Stamp out power surges before they stomp on your PC
The surge suppressor is one of the unsung heroes of the computer world. Often valued more for its ability to multiply one electrical receptacle into many than for its role as protector of all things electronic, the surge suppressor is your first line of defense against transient power surges that can damage or destroy sensitive components inside your PC. Let’s take a look at how they work.
Before we tackle the concept of surge suppression, we should first understand what exactly a surge is. In the United States, electrical energy flows through standard household wiring at an average rate of 120 volts. Because the system used is alternating current, the voltage level of every AC cycle reaches a peak value that’s roughly 1.414 times higher than 120 volts. A surge occurs when the voltage level suddenly rises significantly higher than that. A lightning strike on a power line, for instance, will cause a transient spike in the electrical power entering your house. Problems with your utility company’s equipment (anything from a downed power line to a defective transformer) can also cause power surges.
Appliances and other electrically powered devices inside your home, however, are much more common causes of power surges. Any device that requires a large amount of energy to switch on or off—examples include refrigerators, vacuum cleaners, and air conditioners—can disrupt the flow of voltage through your home’s electrical wiring. Surges such as these don’t pack as much destructive power as a lightning strike, but they can cause as much damage, instantly or over time.
As abnormally high voltage surges into the outlet strip, the MOVs respond by decreasing their resistance, channeling the excess voltage to ground. As the surge diminishes, the MOVs' resistance increases so that the correct amount of voltage reaches the receptacles.
The First Line of Defense
When you plug a surge suppressor into an electrical outlet in your wall, it will pass the electrical current from your home’s wiring to each of the devices plugged into its several receptacles. But the current will first pass through at least one component called an MOV, which stands for metal oxide varistor.
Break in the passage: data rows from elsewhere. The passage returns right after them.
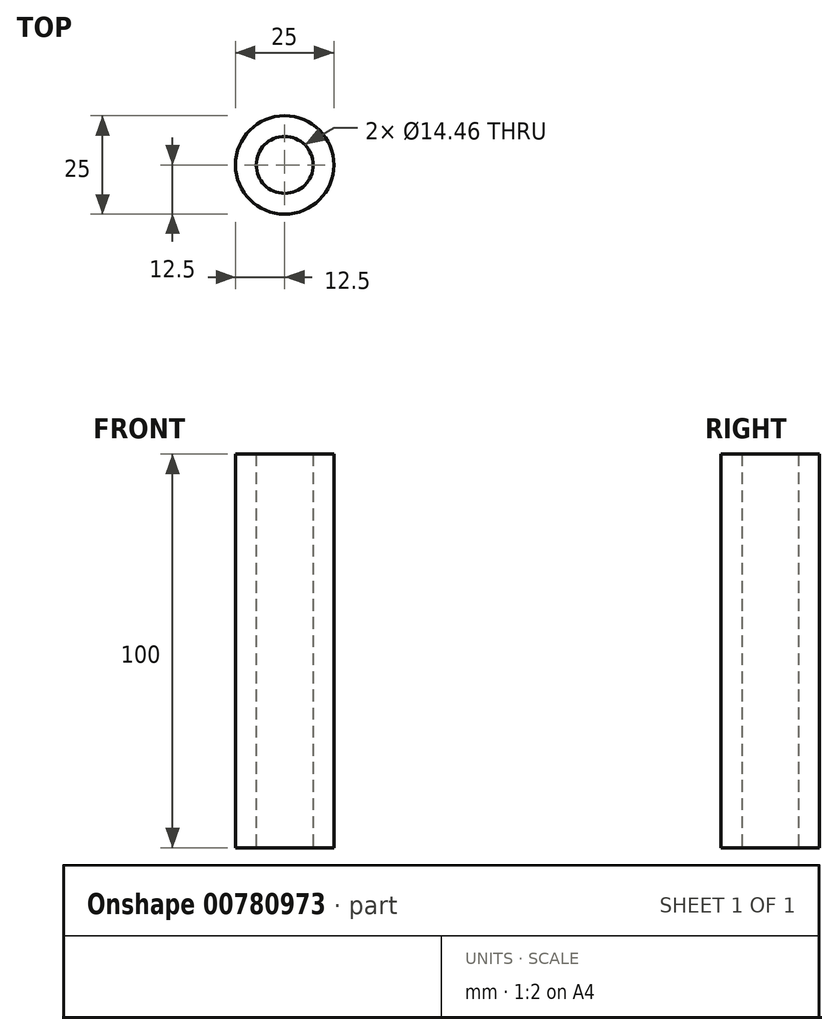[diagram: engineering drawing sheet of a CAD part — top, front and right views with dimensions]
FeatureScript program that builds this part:
annotation { "Feature Type Name" : "Feature", "Feature Type Description" : "" }
export const myFeature = defineFeature(function(context is Context, id is Id, definition is map)
    precondition{}
    {
        {
            var Q0;
            Q0=qCreatedBy(makeId("Top.planeOp"),FACE);
            var sketch = newSketch(context, id + "F0", { "sketchPlane" : qUnion([Q0])});
            skCircle(sketch, "E0", {"center": v(0, 0) * mm, "radius": 12.5 * mm});
            skCircle(sketch, "E1", {"center": v(0, 0) * mm, "radius": 7.23 * mm});
            skSolve(sketch);
        }
        {
            var Q0;
            Q0=makeQuery(id+"F0.imprint","IMPRINT",FACE,{"disambiguationData":[TD([[makeQuery(id+"F0.imprint","IMPRINT",EDGE,{"derivedFrom":sQuery(id+"F0.wireOp",EDGE,"E0")}),1.0]])]});
            extrude(context, id + "F1", {"entities" : qUnion([Q0]), "depth" : 100 * mm, "offsetDistance" : 25.4 * mm});
        }
    });
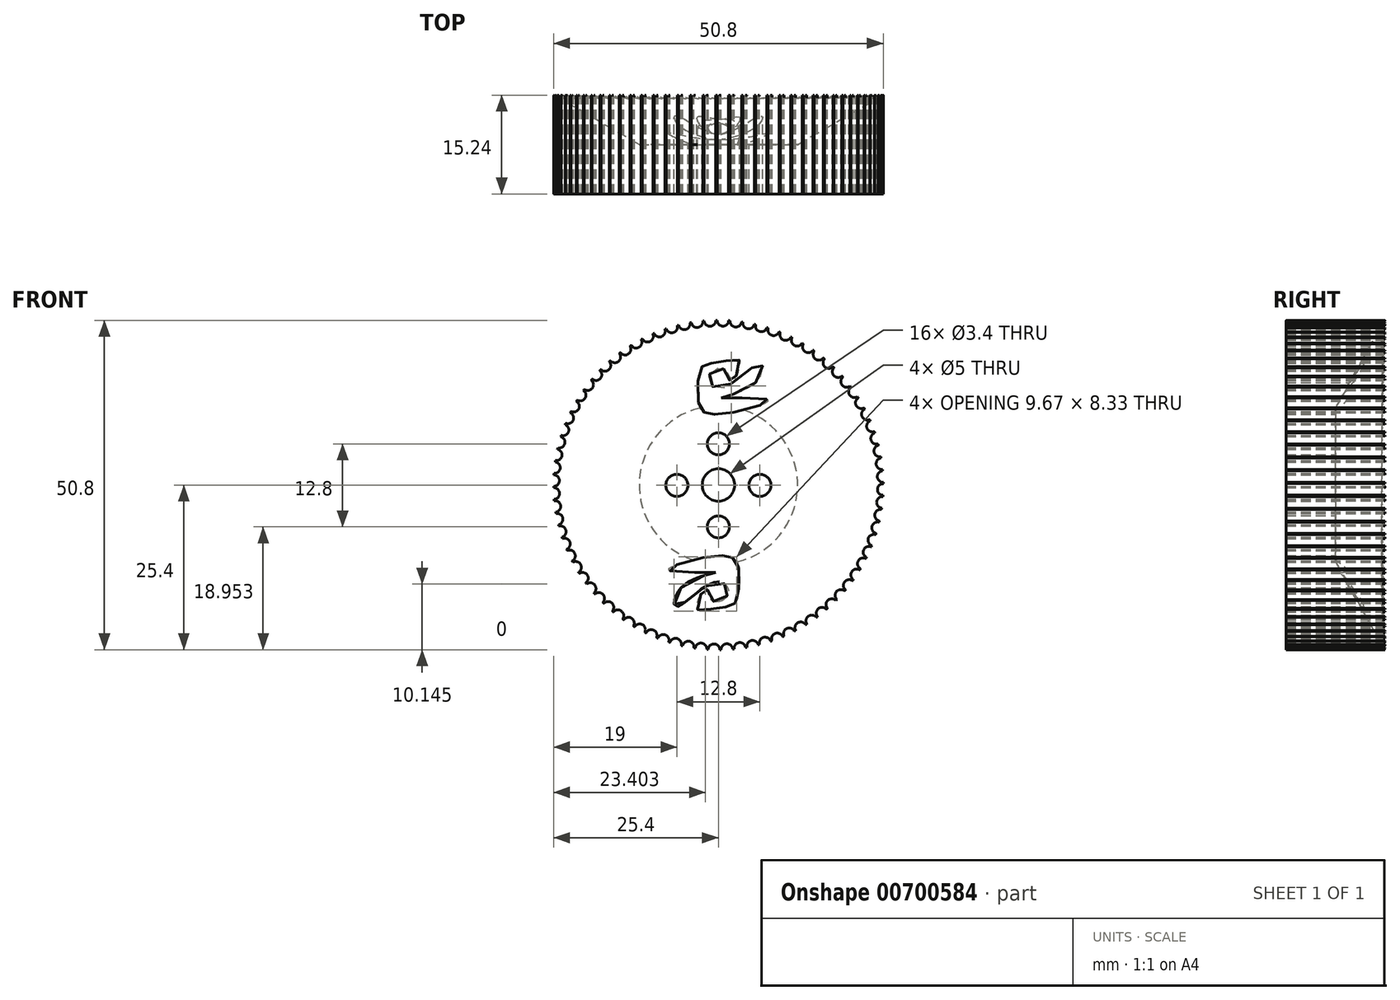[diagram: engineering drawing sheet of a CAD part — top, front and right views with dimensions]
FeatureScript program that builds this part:
annotation { "Feature Type Name" : "Feature", "Feature Type Description" : "" }
export const myFeature = defineFeature(function(context is Context, id is Id, definition is map)
    precondition{}
    {
        {
            var Q0;
            Q0=qCreatedBy(makeId("Front.planeOp"),FACE);
            var sketch = newSketch(context, id + "F0", { "sketchPlane" : qUnion([Q0])});
            skCircle(sketch, "E0", {"center": v(0, 0) * mm, "radius": 25.4 * mm});
            skCircle(sketch, "E1", {"center": v(0, 0) * mm, "radius": 2.5 * mm});
            skCircle(sketch, "E2", {"center": v(0, 6.35) * mm, "radius": 1.7 * mm});
            skCircle(sketch, "E3", {"center": v(6.4, -0.05) * mm, "radius": 1.7 * mm});
            skCircle(sketch, "E4", {"center": v(0, -6.45) * mm, "radius": 1.7 * mm});
            skCircle(sketch, "E5", {"center": v(-6.4, -0.05) * mm, "radius": 1.7 * mm});
            skSolve(sketch);
        }
        {
            var Q0;
            Q0 = qSketchRegion(id + "F0", true);
            extrude(context, id + "F1", {"entities" : qUnion([Q0]), "depth" : 15.24 * mm, "offsetDistance" : 25.4 * mm});
        }
        {
            var Q0;
            Q0=makeQuery(id+"F0.imprint","IMPRINT",FACE,{"disambiguationData":[TD([[makeQuery(id+"F0.imprint","IMPRINT",EDGE,{"derivedFrom":sQuery(id+"F0.wireOp",EDGE,"E0")}),1.0]])]});
            var Q1;
            Q1=makeQuery(id+"F0.imprint","IMPRINT",FACE,{"disambiguationData":[TD([[makeQuery(id+"F0.imprint","IMPRINT",EDGE,{"derivedFrom":sQuery(id+"F0.wireOp",EDGE,"E5")}),1.0]])]});
            var Q2;
            Q2=makeQuery(id+"F0.imprint","IMPRINT",FACE,{"disambiguationData":[TD([[makeQuery(id+"F0.imprint","IMPRINT",EDGE,{"derivedFrom":sQuery(id+"F0.wireOp",EDGE,"E3")}),1.0]])]});
            var Q3;
            Q3=makeQuery(id+"F0.imprint","IMPRINT",FACE,{"disambiguationData":[TD([[makeQuery(id+"F0.imprint","IMPRINT",EDGE,{"derivedFrom":sQuery(id+"F0.wireOp",EDGE,"E2")}),1.0]])]});
            var Q4;
            Q4=makeQuery(id+"F0.imprint","IMPRINT",FACE,{"disambiguationData":[TD([[makeQuery(id+"F0.imprint","IMPRINT",EDGE,{"derivedFrom":sQuery(id+"F0.wireOp",EDGE,"E4")}),1.0]])]});
            var Q5;
            Q5=makeQuery(id+"F0.imprint","IMPRINT",FACE,{"disambiguationData":[TD([[makeQuery(id+"F0.imprint","IMPRINT",EDGE,{"derivedFrom":sQuery(id+"F0.wireOp",EDGE,"E1")}),1.0]])]});
            extrude(context, id + "F2", {"entities" : qUnion([Q0, Q1, Q2, Q3, Q4, Q5]), "operationType" : NewBodyOperationType.REMOVE, "depth" : 7.62 * mm, "offsetDistance" : 25.4 * mm, "hasDraft" : true, "draftAngle" : 60 * degree, "draftPullDirection" : true});
        }
        {
            var Q0;
            Q0=qCreatedBy(makeId("Front.planeOp"),FACE);
            var sketch = newSketch(context, id + "F3", { "sketchPlane" : qUnion([Q0])});
            skFitSpline(sketch, "E6", {"points": [v(0.43, 13.47) * mm, v(7.67, 13.14) * mm, v(1.54, 11.06) * mm, v(-1.72, 11.06) * mm, v(-2.9, 11.9) * mm, v(-2.9, 17.51) * mm, v(-1.91, 18.62) * mm, v(0.82, 19.08) * mm, v(3.3, 19.08) * mm, v(1.93, 15.82) * mm, v(1.09, 17.77) * mm, v(-1.52, 16.8) * mm, v(0.24, 14.9) * mm, v(6.5, 18.75) * mm, v(5.32, 15.43) * mm, v(0.43, 13.47) * mm]});
            skSolve(sketch);
        }
        {
            var Q0;
            Q0 = qSketchRegion(id + "F3", true);
            extrude(context, id + "F4", {"entities" : qUnion([Q0]), "depth" : 25.4 * mm, "offsetDistance" : 25.4 * mm});
        }
        {
            var Q0;
            Q0=qCreatedBy(makeId("Top.planeOp"),FACE);
            var sketch = newSketch(context, id + "F5", { "sketchPlane" : qUnion([Q0])});
            skLineSegment(sketch, "E7", {"start": v(0, 35.49) * mm, "end": v(0, -33.64) * mm});
            skSolve(sketch);
        }
        {
            var Q0;
            Q0=makeQuery(id+"F4.opExtrude","SWEPT_BODY",BODY,{"disambiguationData":[OSD([sQuery(id+"F3.wireOp",EDGE,"E6")])]});
            var Q1;
            Q1=sQuery(id+"F5.wireOp",EDGE,"E7");
            circularPattern(context, id + "F6", {"operationType" : NewBodyOperationType.REMOVE, "entities" : qUnion([Q0]), "axis" : qUnion([Q1]), "angle" : 360 * degree, "instanceCount" : 2, "oppositeDirection" : true, "equalSpace" : true});
        }
        {
            var Q0;
            Q0=makeQuery(id+"F1.opExtrude","CAP_FACE",FACE,{"disambiguationData":[OSD([sQuery(id+"F0.wireOp",EDGE,"E0"),sQuery(id+"F0.wireOp",EDGE,"E1"),sQuery(id+"F0.wireOp",EDGE,"E2"),sQuery(id+"F0.wireOp",EDGE,"E3"),sQuery(id+"F0.wireOp",EDGE,"E4"),sQuery(id+"F0.wireOp",EDGE,"E5")])],"isStart":false});
            var sketch = newSketch(context, id + "F7", { "sketchPlane" : qUnion([Q0])});
            skCircle(sketch, "E8", {"center": v(-10.92, 22.93) * mm, "radius": 0.89 * mm});
            skSolve(sketch);
        }
        {
            var Q0;
            Q0 = qSketchRegion(id + "F7", true);
            extrude(context, id + "F8", {"entities" : qUnion([Q0]), "endBound" : BoundingType.SYMMETRIC, "depth" : 50.8 * mm, "offsetDistance" : 25.4 * mm});
        }
        {
            var Q0;
            Q0=makeQuery(id+"F8.opExtrude","SWEPT_BODY",BODY,{"disambiguationData":[OSD([sQuery(id+"F7.wireOp",EDGE,"E8")])]});
            var Q1;
            Q1=sQuery(id+"F5.wireOp",EDGE,"E7");
            circularPattern(context, id + "F9", {"operationType" : NewBodyOperationType.REMOVE, "entities" : qUnion([Q0]), "axis" : qUnion([Q1]), "angle" : 360 * degree, "instanceCount" : 80, "equalSpace" : true});
        }
    });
If the voltage entering the MOV is higher than a specified value, the MOV will conduct the extra electricity either to the surge suppressor’s neutral wire or to its grounding wire.
An MOV consists of a mass of metal oxide grains (typically zinc oxide, with small amounts of bismuth, cobalt, and manganese) sandwiched between two metal plates that function as electrodes. One electrode is connected to the surge suppressor’s hot wire (the one carrying the electrical current) and the other is connected to its neutral or ground wire. These electrodes exhibit variable resistance (hence the term “varistor”) dependent on the voltage passing through them.
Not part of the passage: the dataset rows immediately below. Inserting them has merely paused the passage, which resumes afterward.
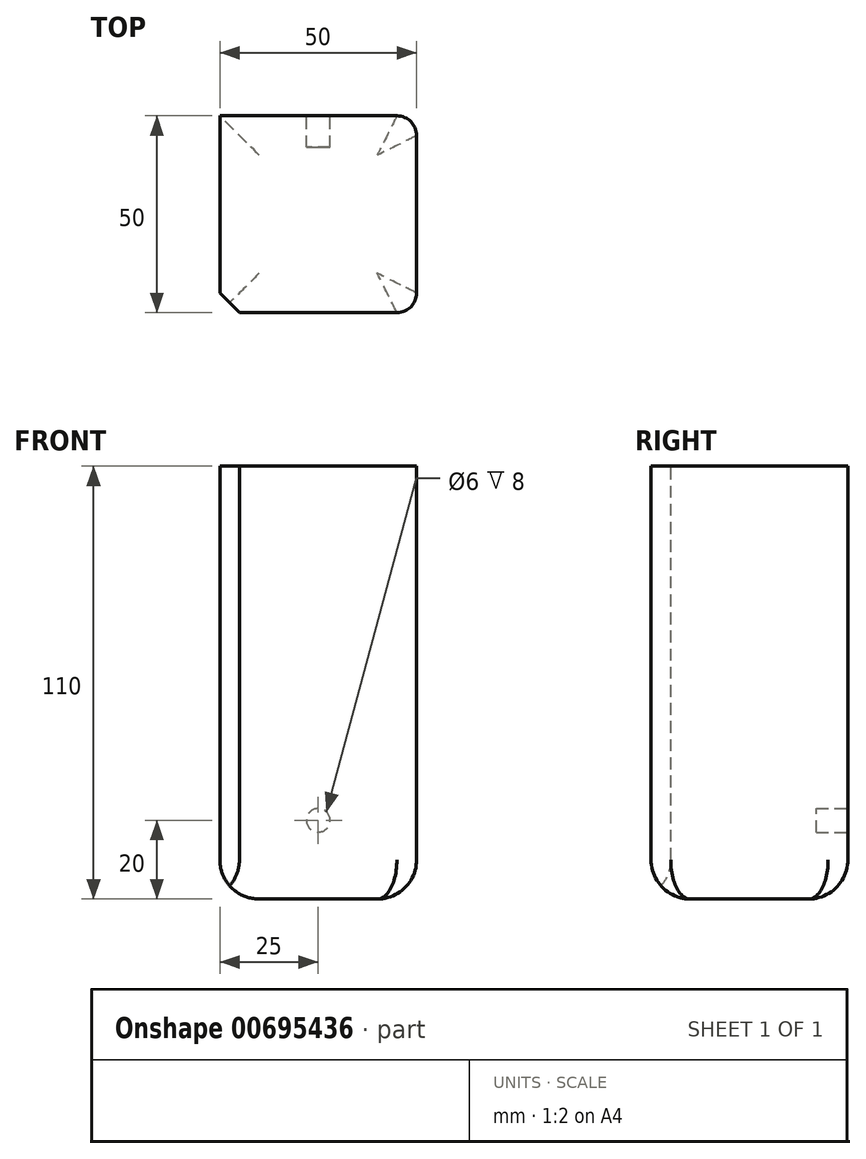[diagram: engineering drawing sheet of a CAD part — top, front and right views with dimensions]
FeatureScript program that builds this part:
annotation { "Feature Type Name" : "Feature", "Feature Type Description" : "" }
export const myFeature = defineFeature(function(context is Context, id is Id, definition is map)
    precondition{}
    {
        {
            var Q0;
            Q0=qCreatedBy(makeId("Front.planeOp"),FACE);
            var sketch = newSketch(context, id + "F0", { "sketchPlane" : qUnion([Q0])});
            skLineSegment(sketch, "E0.bottom", {"start": v(-25, 90) * mm, "end": v(25, 90) * mm});
            skLineSegment(sketch, "E0.top", {"start": v(-25, -10) * mm, "end": v(25, -10) * mm});
            skLineSegment(sketch, "E0.left", {"start": v(-25, 90) * mm, "end": v(-25, -10) * mm});
            skLineSegment(sketch, "E0.right", {"start": v(25, 90) * mm, "end": v(25, -10) * mm});
            skSolve(sketch);
        }
        {
            var Q0;
            Q0=makeQuery(id+"F0.imprint","IMPRINT",FACE,{"disambiguationData":[TD([[makeQuery(id+"F0.imprint","IMPRINT",EDGE,{"derivedFrom":sQuery(id+"F0.wireOp",EDGE,"E0.bottom")}),-1.0]])]});
            extrude(context, id + "F1", {"entities" : qUnion([Q0]), "depth" : 50 * mm, "offsetDistance" : 25 * mm});
        }
        {
            var Q0;
            Q0=qCreatedBy(makeId("Front.planeOp"),FACE);
            var sketch = newSketch(context, id + "F2", { "sketchPlane" : qUnion([Q0])});
            skCircle(sketch, "E1", {"center": v(0, 0) * mm, "radius": 3 * mm});
            skSolve(sketch);
        }
        {
            var Q0;
            Q0 = qSketchRegion(id + "F2", true);
            var Q1;
            Q1=sQuery(id+"F2.wireOp",EDGE,"E1");
            extrude(context, id + "F3", {"entities" : qUnion([Q0]), "operationType" : NewBodyOperationType.REMOVE, "surfaceEntities" : qUnion([Q1]), "depth" : 8 * mm, "offsetDistance" : 25 * mm});
        }
        {
            var Q0;
            Q0=makeQuery(id+"F1.opExtrude","CAP_EDGE",EDGE,{"disambiguationData":[OSD([sQuery(id+"F0.wireOp",EDGE,"E0.left")])],"isStart":false});
            chamfer(context, id + "F4", {"entities" : qUnion([Q0]), "width" : 5 * mm, "tangentPropagation" : true});
        }
        {
            var Q0;
            Q0=makeQuery(id+"F1.opExtrude","CAP_EDGE",EDGE,{"disambiguationData":[OSD([sQuery(id+"F0.wireOp",EDGE,"E0.right")])],"isStart":true});
            var Q1;
            Q1=makeQuery(id+"F1.opExtrude","CAP_EDGE",EDGE,{"disambiguationData":[OSD([sQuery(id+"F0.wireOp",EDGE,"E0.right")])],"isStart":false});
            fillet(context, id + "F5", {"entities" : qUnion([Q0, Q1]), "radius" : 5 * mm, "tangentPropagation" : true, "allowEdgeOverflow" : false});
        }
        {
            var Q0;
            Q0=makeQuery(id+"F1.opExtrude","SWEPT_FACE",FACE,{"disambiguationData":[OSD([sQuery(id+"F0.wireOp",EDGE,"E0.top")])]});
            extrude(context, id + "F6", {"entities" : qUnion([Q0]), "operationType" : NewBodyOperationType.ADD, "depth" : 10 * mm, "offsetDistance" : 25 * mm});
        }
        {
            var Q0;
            {var subQ0=sQuery(id+"F0.wireOp",EDGE,"E0.top");Q0=makeQuery(id+"F6.opExtrude","CAP_EDGE",EDGE,{"disambiguationData":[OSD([subQ0]),TDD([makeQuery(id+"F1.opExtrude","CAP_EDGE",EDGE,{"disambiguationData":[OSD([subQ0])],"isStart":true})])],"isStart":false});}
            var Q1;
            {var subQ0=sQuery(id+"F0.wireOp",EDGE,"E0.right");var subQ1=sQuery(id+"F0.wireOp",EDGE,"E0.top");Q1=makeQuery(id+"F6.opExtrude","CAP_EDGE",EDGE,{"disambiguationData":[OSD([subQ1,subQ0]),TDD([makeQuery(id+"F1.opExtrude","SWEPT_EDGE",EDGE,{"disambiguationData":[OSD([subQ1,subQ0])]})])],"isStart":false});}
            var Q2;
            {var subQ0=sQuery(id+"F0.wireOp",EDGE,"E0.top");Q2=makeQuery(id+"F6.opExtrude","CAP_EDGE",EDGE,{"disambiguationData":[OSD([subQ0]),TDD([makeQuery(id+"F1.opExtrude","CAP_EDGE",EDGE,{"disambiguationData":[OSD([subQ0])],"isStart":false})])],"isStart":false});}
            var Q3;
            {var subQ0=sQuery(id+"F0.wireOp",EDGE,"E0.left");var subQ1=sQuery(id+"F0.wireOp",EDGE,"E0.top");Q3=makeQuery(id+"F6.opExtrude","CAP_EDGE",EDGE,{"disambiguationData":[OSD([subQ1,subQ0]),TDD([makeQuery(id+"F1.opExtrude","SWEPT_EDGE",EDGE,{"disambiguationData":[OSD([subQ1,subQ0])]})])],"isStart":false});}
            fillet(context, id + "F7", {"entities" : qUnion([Q0, Q1, Q2, Q3]), "radius" : 10 * mm, "tangentPropagation" : true, "allowEdgeOverflow" : false});
        }
    });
When the voltage is below a defined level, the electrodes present very high resistance, so the current bypasses the MOV and runs through to the outlet strip’s receptacles. When the voltage exceeds that defined level, the electrodes change character and present very low resistance. At this point, the MOV absorbs some of the excess current (dissipating the energy in the form of heat) and conducts more of it to the ground wire to bleed off the excess voltage. As the surge passes and the voltage in the hot wire returns to normal, the MOV reverts to its previous state of high resistance.
Surge Suppressor Ratings
A surge suppressor’s clamping voltage rating specifies the amount of voltage that will cause its MOVs to conduct electricity into its ground wire. A reputable manufacturer will submit its surge suppressor to Underwriters Laboratory for testing according to its UL 1449 standard. A lower value indicates better protection, but 330 volts is the minimum clamping value a manufacturer can claim according to the UL standard. A surge suppressor’s joule rating, which defines now much energy it can absorb and/or dissipate before it fails, provides a second means of measuring its effectiveness at smoothing energy spikes. In this case, a higher number indicates better protection.
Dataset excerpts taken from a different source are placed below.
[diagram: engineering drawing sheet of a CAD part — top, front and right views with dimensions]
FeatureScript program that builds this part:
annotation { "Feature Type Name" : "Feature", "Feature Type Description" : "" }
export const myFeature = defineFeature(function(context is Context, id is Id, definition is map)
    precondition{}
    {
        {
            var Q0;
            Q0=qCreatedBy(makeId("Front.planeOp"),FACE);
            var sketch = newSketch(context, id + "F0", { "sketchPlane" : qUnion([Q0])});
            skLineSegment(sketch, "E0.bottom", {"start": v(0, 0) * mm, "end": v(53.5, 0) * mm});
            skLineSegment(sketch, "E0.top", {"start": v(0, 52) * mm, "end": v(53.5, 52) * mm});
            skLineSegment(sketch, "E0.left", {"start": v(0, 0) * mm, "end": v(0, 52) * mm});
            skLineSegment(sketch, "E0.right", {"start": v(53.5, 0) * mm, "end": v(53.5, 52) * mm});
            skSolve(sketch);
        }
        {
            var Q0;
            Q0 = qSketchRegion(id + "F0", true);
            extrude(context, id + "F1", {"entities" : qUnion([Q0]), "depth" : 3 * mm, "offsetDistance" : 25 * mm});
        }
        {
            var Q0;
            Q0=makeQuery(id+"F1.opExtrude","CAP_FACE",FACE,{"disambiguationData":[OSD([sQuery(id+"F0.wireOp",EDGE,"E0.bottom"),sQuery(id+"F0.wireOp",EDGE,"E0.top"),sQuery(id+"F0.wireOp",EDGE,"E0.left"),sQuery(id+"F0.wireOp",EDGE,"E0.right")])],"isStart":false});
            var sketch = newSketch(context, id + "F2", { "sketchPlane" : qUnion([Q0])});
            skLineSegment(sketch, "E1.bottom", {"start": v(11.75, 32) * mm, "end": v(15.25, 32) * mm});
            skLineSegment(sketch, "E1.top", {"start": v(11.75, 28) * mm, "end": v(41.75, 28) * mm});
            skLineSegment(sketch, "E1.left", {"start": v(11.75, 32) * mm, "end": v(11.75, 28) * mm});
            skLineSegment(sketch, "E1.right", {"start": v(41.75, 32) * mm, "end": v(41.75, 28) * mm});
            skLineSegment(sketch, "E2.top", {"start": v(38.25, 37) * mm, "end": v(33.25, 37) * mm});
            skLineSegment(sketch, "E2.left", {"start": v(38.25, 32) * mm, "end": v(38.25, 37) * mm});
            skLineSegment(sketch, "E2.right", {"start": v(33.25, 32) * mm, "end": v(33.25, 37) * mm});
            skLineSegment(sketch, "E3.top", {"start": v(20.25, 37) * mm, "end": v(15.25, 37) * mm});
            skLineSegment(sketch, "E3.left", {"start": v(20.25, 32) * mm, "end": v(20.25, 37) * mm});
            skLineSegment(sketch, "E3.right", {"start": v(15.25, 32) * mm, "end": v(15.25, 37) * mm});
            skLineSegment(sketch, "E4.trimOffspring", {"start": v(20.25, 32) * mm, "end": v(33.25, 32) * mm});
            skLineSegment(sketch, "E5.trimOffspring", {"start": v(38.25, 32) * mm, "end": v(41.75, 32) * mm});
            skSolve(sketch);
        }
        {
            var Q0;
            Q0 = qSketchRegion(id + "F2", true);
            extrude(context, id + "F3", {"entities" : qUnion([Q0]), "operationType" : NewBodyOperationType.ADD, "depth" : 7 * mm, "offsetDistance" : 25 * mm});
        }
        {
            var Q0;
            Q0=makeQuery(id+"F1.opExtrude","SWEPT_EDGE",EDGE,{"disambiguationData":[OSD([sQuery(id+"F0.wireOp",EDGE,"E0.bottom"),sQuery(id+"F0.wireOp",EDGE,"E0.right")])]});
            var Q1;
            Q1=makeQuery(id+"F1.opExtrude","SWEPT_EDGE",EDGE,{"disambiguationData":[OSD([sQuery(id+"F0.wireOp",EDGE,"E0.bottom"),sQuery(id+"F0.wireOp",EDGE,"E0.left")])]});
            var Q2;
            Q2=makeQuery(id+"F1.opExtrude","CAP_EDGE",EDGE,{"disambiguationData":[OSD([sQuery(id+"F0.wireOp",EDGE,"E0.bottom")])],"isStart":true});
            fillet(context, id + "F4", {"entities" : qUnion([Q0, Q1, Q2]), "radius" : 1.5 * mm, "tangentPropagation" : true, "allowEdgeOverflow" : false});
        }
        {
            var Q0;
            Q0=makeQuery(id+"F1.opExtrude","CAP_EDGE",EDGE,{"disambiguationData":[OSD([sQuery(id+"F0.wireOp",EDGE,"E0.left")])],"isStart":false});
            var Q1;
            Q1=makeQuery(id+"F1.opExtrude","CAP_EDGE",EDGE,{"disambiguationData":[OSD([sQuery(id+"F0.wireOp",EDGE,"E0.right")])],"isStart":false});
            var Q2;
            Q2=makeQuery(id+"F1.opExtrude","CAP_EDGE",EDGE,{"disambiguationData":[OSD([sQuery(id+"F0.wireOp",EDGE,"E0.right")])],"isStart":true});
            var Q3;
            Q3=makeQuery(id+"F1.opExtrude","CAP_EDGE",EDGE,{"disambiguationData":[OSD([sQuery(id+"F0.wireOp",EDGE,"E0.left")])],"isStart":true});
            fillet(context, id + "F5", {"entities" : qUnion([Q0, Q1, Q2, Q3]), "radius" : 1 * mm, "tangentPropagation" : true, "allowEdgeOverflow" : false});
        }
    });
There will always be a slight delay before a surge suppressor can respond to a power surge; the longer the delay, the longer the devices connected to it will be exposed to the surge. Fortunately, surges also take a few microseconds to reach their peak voltage, which gives the surge suppressor time to react. A suppressor with a one-nanosecond response time will be fast enough to shield connected devices from damaging energy spikes.
MOVs degrade after responding to a few major surges or many smaller ones. A fully degraded MOV offers no protection, but it also won’t prevent power from reaching the outlets. A high-quality surge suppressor will include a thermal fuse or a circuit breaker that can cut off power if a particularly strong surge exceeds the MOVs’ capacity to absorb it or redirect it to ground. A good surge suppressor will also feature an LED to indicate that its MOVs remain viable. When the LED fails to light, the surge suppressor should be replaced.